Small v. Commissioner
This text of 3 T.C. 1142 (Small v. Commissioner) is published on Counsel Stack Legal Research, covering United States Tax Court primary law. Counsel Stack provides free access to over 12 million legal documents including statutes, case law, regulations, and constitutions.
Opinions
OPINION.
The problem here is whether the controls retained by petitioner over the trust of which he was grantor-trustee, including the possible benefit available through the discretionary use of income for the maintenance of his dependents, are such as to make the trust income his own under section 22 (a) and the principle of Helvering v. Clifford, 309 U. S. 331.
In Frederick Ayer, 45 B. T. A. 146, we were confronted with an essentially similar problem. There, as here, the grantor retained broad powers of management.1 The corpus consisted of stock in a family corporation of which the grantor was a director. The trusts were long term trusts, and permitted payment for the “support, education, comfort and happiness” of the grantor’s minor children. But there, also, no use was made of the income for that purpose. After rejecting, on the authority of E. E. Black, 36 B. T. A. 346, and similar eases, the claim that the trust was on the latter ground covered by the provisions of section 167, the Board also concluded that the grantor was not taxable under section 22 (a). It distinguished White v. Higgins (C. C. A., 1st Cir.), 116 Fed. (2d) 312, by quoting from that opinion the statement that the grantor there “may at once pay any or all of the principal or income to herself” and by adding that as to the Ayer case “There are no such provisions.” It seems impossible to distinguish the Ayer proceeding from this one.
Subsequent to the issuance of that opinion three further developments occurred. First, respondent accepted it as a matter of administrative practice and expressly acquiesced in it, 1942-1 C. B. 2, thereby augmenting the obligation of consistency if we would avoid discriminating inequitably among individual taxpayers. Second, the Supreme Court in November 1942 repudiated the theory of the Black case, Helvering v.

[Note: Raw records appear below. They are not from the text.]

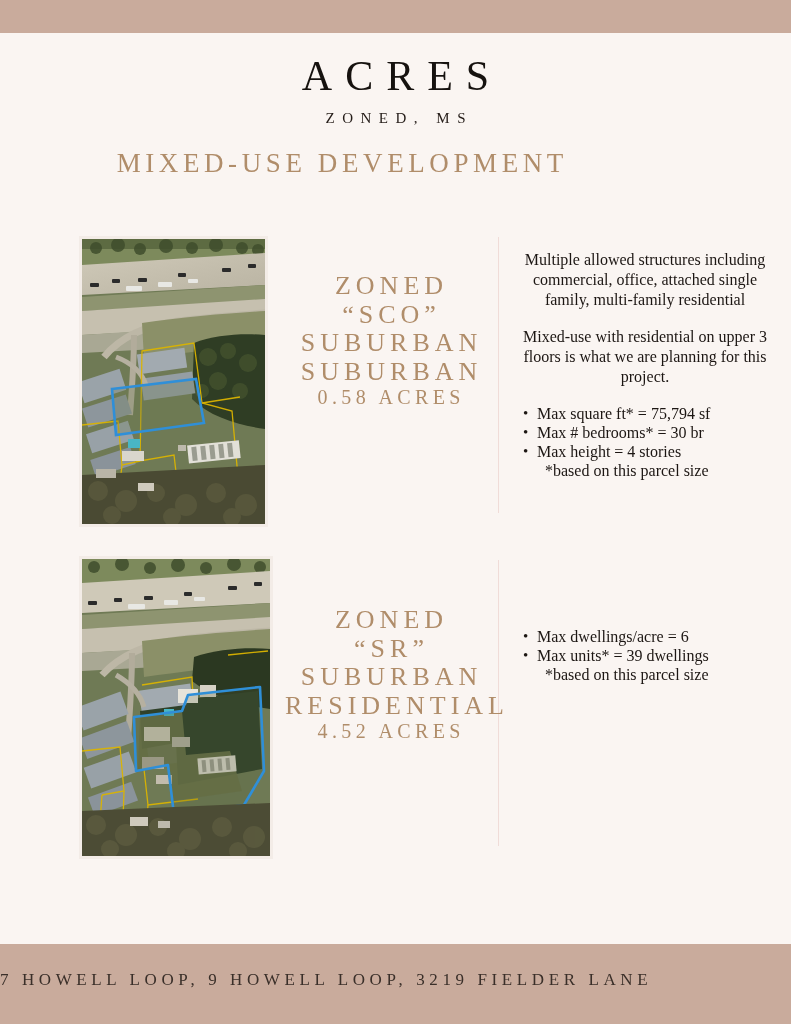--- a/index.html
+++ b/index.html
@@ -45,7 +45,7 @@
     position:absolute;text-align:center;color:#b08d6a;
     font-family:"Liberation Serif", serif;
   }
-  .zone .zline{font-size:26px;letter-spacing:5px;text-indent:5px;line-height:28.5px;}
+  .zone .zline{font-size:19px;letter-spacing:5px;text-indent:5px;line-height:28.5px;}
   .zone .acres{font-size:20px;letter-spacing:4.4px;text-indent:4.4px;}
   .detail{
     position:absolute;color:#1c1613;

Stuart, 317 U. S. 154, and thus cast doubt upon the correctness of the Ayer conclusion.2 But thereafter Congress took the third step and in section 134 of the Revenue Act of 1943. see W. C. Cartinhour, 3 T. C. 482, 493, consummated a retroactive legislative repeal of the Stuart case 3 and reinstated the rule exemplified by E. E. Black.4
Under these circumstances, we view the result of the Ayer case as now reestablished, and hence as governing all similar situations, among which we place the present proceeding.
Respondent seeks to emphasize the clause of this trust instrument which refers to the grantor’s “belief that, during the term of this trust, it would be desirable to maintain the property at 314 Summit Avenue, Syracuse, New York (if acquired as part of the trust estate) as the home for his said children, until the yo ingest has become twenty-one years of age.” Aside from the quite evident intention to limit this provision to the contingency of the grantor’s death, the failure to acquire the property as part of the trust estate eliminates the necessary condition precedent to the application of the provision. Frank E. Wolcott, 42 B. T. A. 1151. Giving due consideration to the entire situation and applying the principle of Frederick Ayer, supra, we conclude that the trust income is not taxable to petitioner, and that respondent’s determination was in error.
Reviewed by the Court.
Decision will be entered under Rule 60-.